THE PROBLEM: Repeat each line exactly, leaving nothing out.

STORED RECORDS:

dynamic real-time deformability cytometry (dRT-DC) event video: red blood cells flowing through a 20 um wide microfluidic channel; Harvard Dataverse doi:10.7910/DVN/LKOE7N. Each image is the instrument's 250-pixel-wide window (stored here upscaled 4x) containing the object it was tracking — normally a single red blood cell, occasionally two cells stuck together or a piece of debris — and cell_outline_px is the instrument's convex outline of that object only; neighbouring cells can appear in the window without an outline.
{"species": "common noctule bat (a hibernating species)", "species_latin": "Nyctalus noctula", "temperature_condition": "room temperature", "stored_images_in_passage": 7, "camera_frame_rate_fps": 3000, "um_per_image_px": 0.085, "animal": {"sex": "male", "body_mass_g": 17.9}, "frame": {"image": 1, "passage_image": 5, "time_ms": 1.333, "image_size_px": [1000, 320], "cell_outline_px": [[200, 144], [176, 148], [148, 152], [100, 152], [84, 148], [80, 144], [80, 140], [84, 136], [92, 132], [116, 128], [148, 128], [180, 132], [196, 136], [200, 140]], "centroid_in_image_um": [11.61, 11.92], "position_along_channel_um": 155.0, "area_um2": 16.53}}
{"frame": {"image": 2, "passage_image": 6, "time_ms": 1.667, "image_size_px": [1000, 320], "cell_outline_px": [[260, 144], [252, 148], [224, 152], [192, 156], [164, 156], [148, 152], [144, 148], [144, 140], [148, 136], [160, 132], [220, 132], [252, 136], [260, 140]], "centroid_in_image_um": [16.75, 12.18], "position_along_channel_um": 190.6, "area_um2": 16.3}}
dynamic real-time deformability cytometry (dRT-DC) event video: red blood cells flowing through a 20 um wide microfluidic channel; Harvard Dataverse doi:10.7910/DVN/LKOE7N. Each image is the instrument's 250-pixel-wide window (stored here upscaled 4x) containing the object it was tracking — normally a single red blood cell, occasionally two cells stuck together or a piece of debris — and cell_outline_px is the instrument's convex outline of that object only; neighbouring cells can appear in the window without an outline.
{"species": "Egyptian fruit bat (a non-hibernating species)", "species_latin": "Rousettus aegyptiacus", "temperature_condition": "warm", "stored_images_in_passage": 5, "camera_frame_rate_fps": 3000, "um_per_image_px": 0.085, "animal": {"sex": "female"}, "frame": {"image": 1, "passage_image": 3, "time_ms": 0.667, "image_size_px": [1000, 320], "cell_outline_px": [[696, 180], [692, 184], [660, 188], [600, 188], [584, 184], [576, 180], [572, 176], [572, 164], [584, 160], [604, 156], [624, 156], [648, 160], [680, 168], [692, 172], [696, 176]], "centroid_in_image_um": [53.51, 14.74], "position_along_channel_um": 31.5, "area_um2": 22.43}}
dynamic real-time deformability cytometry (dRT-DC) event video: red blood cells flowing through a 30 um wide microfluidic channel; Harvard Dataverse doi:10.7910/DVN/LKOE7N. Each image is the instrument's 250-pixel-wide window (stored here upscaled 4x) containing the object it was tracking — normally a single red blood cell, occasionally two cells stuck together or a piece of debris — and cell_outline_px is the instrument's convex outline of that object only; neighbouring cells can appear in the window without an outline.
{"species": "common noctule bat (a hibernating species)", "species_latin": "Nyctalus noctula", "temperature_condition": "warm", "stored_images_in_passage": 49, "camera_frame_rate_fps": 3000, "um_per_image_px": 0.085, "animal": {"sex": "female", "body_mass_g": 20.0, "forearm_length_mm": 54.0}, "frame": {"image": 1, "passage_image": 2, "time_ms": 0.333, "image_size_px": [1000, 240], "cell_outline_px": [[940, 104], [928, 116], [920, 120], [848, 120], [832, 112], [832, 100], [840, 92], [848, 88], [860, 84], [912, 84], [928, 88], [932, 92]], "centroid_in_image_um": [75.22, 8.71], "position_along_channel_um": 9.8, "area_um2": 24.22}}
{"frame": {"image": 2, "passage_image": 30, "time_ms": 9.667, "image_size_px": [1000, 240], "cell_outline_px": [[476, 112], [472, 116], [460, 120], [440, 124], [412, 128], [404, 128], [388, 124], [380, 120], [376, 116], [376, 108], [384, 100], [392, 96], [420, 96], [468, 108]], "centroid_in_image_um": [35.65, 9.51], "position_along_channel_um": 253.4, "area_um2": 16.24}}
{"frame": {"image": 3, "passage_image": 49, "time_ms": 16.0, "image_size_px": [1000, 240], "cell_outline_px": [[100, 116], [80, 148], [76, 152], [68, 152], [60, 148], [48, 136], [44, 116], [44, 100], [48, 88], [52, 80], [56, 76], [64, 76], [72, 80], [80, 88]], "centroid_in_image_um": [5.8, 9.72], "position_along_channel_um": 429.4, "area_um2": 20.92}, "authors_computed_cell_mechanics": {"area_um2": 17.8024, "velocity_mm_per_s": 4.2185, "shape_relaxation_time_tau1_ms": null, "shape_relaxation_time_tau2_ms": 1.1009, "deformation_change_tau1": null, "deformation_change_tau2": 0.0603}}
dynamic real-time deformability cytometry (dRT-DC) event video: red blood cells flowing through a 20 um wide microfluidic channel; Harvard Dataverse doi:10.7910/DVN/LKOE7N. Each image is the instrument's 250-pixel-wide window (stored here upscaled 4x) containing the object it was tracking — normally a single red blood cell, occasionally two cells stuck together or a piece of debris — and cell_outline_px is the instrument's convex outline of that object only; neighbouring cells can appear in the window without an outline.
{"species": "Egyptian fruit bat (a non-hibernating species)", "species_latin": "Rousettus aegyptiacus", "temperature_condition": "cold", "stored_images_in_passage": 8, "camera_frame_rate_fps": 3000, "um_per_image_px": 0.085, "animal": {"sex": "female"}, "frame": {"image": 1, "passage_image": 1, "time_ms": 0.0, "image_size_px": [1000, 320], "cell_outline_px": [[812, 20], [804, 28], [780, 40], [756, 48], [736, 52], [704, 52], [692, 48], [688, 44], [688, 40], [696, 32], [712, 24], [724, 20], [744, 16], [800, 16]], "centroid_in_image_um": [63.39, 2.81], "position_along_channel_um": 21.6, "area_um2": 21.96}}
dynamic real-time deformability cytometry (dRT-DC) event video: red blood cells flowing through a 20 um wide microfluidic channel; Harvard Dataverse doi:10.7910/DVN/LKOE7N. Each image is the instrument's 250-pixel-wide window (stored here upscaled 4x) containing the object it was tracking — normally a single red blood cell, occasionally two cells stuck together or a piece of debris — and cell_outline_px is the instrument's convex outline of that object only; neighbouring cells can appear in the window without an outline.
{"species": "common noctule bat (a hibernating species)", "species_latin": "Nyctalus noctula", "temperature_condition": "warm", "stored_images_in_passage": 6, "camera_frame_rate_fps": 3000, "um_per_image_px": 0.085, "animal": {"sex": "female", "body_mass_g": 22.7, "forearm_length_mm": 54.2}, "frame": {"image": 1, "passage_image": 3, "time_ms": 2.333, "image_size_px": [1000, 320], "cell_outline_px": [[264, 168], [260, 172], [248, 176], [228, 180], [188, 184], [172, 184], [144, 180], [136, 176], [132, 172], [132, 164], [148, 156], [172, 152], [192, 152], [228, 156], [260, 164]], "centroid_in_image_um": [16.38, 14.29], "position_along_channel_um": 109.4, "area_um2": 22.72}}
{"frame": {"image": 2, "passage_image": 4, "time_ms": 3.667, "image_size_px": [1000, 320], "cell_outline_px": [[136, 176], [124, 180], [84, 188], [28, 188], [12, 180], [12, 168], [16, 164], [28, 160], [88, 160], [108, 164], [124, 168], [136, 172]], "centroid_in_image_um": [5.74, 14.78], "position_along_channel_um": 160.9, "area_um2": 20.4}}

EXPECTED ANSWER:
dynamic real-time deformability cytometry (dRT-DC) event video: red blood cells flowing through a 20 um wide microfluidic channel; Harvard Dataverse doi:10.7910/DVN/LKOE7N. Each image is the instrument's 250-pixel-wide window (stored here upscaled 4x) containing the object it was tracking — normally a single red blood cell, occasionally two cells stuck together or a piece of debris — and cell_outline_px is the instrument's convex outline of that object only; neighbouring cells can appear in the window without an outline.
{"species": "common noctule bat (a hibernating species)", "species_latin": "Nyctalus noctula", "temperature_condition": "room temperature", "stored_images_in_passage": 7, "camera_frame_rate_fps": 3000, "um_per_image_px": 0.085, "animal": {"sex": "male", "body_mass_g": 17.9}, "frame": {"image": 1, "passage_image": 5, "time_ms": 1.333, "image_size_px": [1000, 320], "cell_outline_px": [[200, 144], [176, 148], [148, 152], [100, 152], [84, 148], [80, 144], [80, 140], [84, 136], [92, 132], [116, 128], [148, 128], [180, 132], [196, 136], [200, 140]], "centroid_in_image_um": [11.61, 11.92], "position_along_channel_um": 155.0, "area_um2": 16.53}}
{"frame": {"image": 2, "passage_image": 6, "time_ms": 1.667, "image_size_px": [1000, 320], "cell_outline_px": [[260, 144], [252, 148], [224, 152], [192, 156], [164, 156], [148, 152], [144, 148], [144, 140], [148, 136], [160, 132], [220, 132], [252, 136], [260, 140]], "centroid_in_image_um": [16.75, 12.18], "position_along_channel_um": 190.6, "area_um2": 16.3}}
dynamic real-time deformability cytometry (dRT-DC) event video: red blood cells flowing through a 20 um wide microfluidic channel; Harvard Dataverse doi:10.7910/DVN/LKOE7N. Each image is the instrument's 250-pixel-wide window (stored here upscaled 4x) containing the object it was tracking — normally a single red blood cell, occasionally two cells stuck together or a piece of debris — and cell_outline_px is the instrument's convex outline of that object only; neighbouring cells can appear in the window without an outline.
{"species": "Egyptian fruit bat (a non-hibernating species)", "species_latin": "Rousettus aegyptiacus", "temperature_condition": "warm", "stored_images_in_passage": 5, "camera_frame_rate_fps": 3000, "um_per_image_px": 0.085, "animal": {"sex": "female"}, "frame": {"image": 1, "passage_image": 3, "time_ms": 0.667, "image_size_px": [1000, 320], "cell_outline_px": [[696, 180], [692, 184], [660, 188], [600, 188], [584, 184], [576, 180], [572, 176], [572, 164], [584, 160], [604, 156], [624, 156], [648, 160], [680, 168], [692, 172], [696, 176]], "centroid_in_image_um": [53.51, 14.74], "position_along_channel_um": 31.5, "area_um2": 22.43}}
dynamic real-time deformability cytometry (dRT-DC) event video: red blood cells flowing through a 30 um wide microfluidic channel; Harvard Dataverse doi:10.7910/DVN/LKOE7N. Each image is the instrument's 250-pixel-wide window (stored here upscaled 4x) containing the object it was tracking — normally a single red blood cell, occasionally two cells stuck together or a piece of debris — and cell_outline_px is the instrument's convex outline of that object only; neighbouring cells can appear in the window without an outline.
{"species": "common noctule bat (a hibernating species)", "species_latin": "Nyctalus noctula", "temperature_condition": "warm", "stored_images_in_passage": 49, "camera_frame_rate_fps": 3000, "um_per_image_px": 0.085, "animal": {"sex": "female", "body_mass_g": 20.0, "forearm_length_mm": 54.0}, "frame": {"image": 1, "passage_image": 2, "time_ms": 0.333, "image_size_px": [1000, 240], "cell_outline_px": [[940, 104], [928, 116], [920, 120], [848, 120], [832, 112], [832, 100], [840, 92], [848, 88], [860, 84], [912, 84], [928, 88], [932, 92]], "centroid_in_image_um": [75.22, 8.71], "position_along_channel_um": 9.8, "area_um2": 24.22}}
{"frame": {"image": 2, "passage_image": 30, "time_ms": 9.667, "image_size_px": [1000, 240], "cell_outline_px": [[476, 112], [472, 116], [460, 120], [440, 124], [412, 128], [404, 128], [388, 124], [380, 120], [376, 116], [376, 108], [384, 100], [392, 96], [420, 96], [468, 108]], "centroid_in_image_um": [35.65, 9.51], "position_along_channel_um": 253.4, "area_um2": 16.24}}
{"frame": {"image": 3, "passage_image": 49, "time_ms": 16.0, "image_size_px": [1000, 240], "cell_outline_px": [[100, 116], [80, 148], [76, 152], [68, 152], [60, 148], [48, 136], [44, 116], [44, 100], [48, 88], [52, 80], [56, 76], [64, 76], [72, 80], [80, 88]], "centroid_in_image_um": [5.8, 9.72], "position_along_channel_um": 429.4, "area_um2": 20.92}, "authors_computed_cell_mechanics": {"area_um2": 17.8024, "velocity_mm_per_s": 4.2185, "shape_relaxation_time_tau1_ms": null, "shape_relaxation_time_tau2_ms": 1.1009, "deformation_change_tau1": null, "deformation_change_tau2": 0.0603}}
dynamic real-time deformability cytometry (dRT-DC) event video: red blood cells flowing through a 20 um wide microfluidic channel; Harvard Dataverse doi:10.7910/DVN/LKOE7N. Each image is the instrument's 250-pixel-wide window (stored here upscaled 4x) containing the object it was tracking — normally a single red blood cell, occasionally two cells stuck together or a piece of debris — and cell_outline_px is the instrument's convex outline of that object only; neighbouring cells can appear in the window without an outline.
{"species": "Egyptian fruit bat (a non-hibernating species)", "species_latin": "Rousettus aegyptiacus", "temperature_condition": "cold", "stored_images_in_passage": 8, "camera_frame_rate_fps": 3000, "um_per_image_px": 0.085, "animal": {"sex": "female"}, "frame": {"image": 1, "passage_image": 1, "time_ms": 0.0, "image_size_px": [1000, 320], "cell_outline_px": [[812, 20], [804, 28], [780, 40], [756, 48], [736, 52], [704, 52], [692, 48], [688, 44], [688, 40], [696, 32], [712, 24], [724, 20], [744, 16], [800, 16]], "centroid_in_image_um": [63.39, 2.81], "position_along_channel_um": 21.6, "area_um2": 21.96}}
dynamic real-time deformability cytometry (dRT-DC) event video: red blood cells flowing through a 20 um wide microfluidic channel; Harvard Dataverse doi:10.7910/DVN/LKOE7N. Each image is the instrument's 250-pixel-wide window (stored here upscaled 4x) containing the object it was tracking — normally a single red blood cell, occasionally two cells stuck together or a piece of debris — and cell_outline_px is the instrument's convex outline of that object only; neighbouring cells can appear in the window without an outline.
{"species": "common noctule bat (a hibernating species)", "species_latin": "Nyctalus noctula", "temperature_condition": "warm", "stored_images_in_passage": 6, "camera_frame_rate_fps": 3000, "um_per_image_px": 0.085, "animal": {"sex": "female", "body_mass_g": 22.7, "forearm_length_mm": 54.2}, "frame": {"image": 1, "passage_image": 3, "time_ms": 2.333, "image_size_px": [1000, 320], "cell_outline_px": [[264, 168], [260, 172], [248, 176], [228, 180], [188, 184], [172, 184], [144, 180], [136, 176], [132, 172], [132, 164], [148, 156], [172, 152], [192, 152], [228, 156], [260, 164]], "centroid_in_image_um": [16.38, 14.29], "position_along_channel_um": 109.4, "area_um2": 22.72}}
{"frame": {"image": 2, "passage_image": 4, "time_ms": 3.667, "image_size_px": [1000, 320], "cell_outline_px": [[136, 176], [124, 180], [84, 188], [28, 188], [12, 180], [12, 168], [16, 164], [28, 160], [88, 160], [108, 164], [124, 168], [136, 172]], "centroid_in_image_um": [5.74, 14.78], "position_along_channel_um": 160.9, "area_um2": 20.4}}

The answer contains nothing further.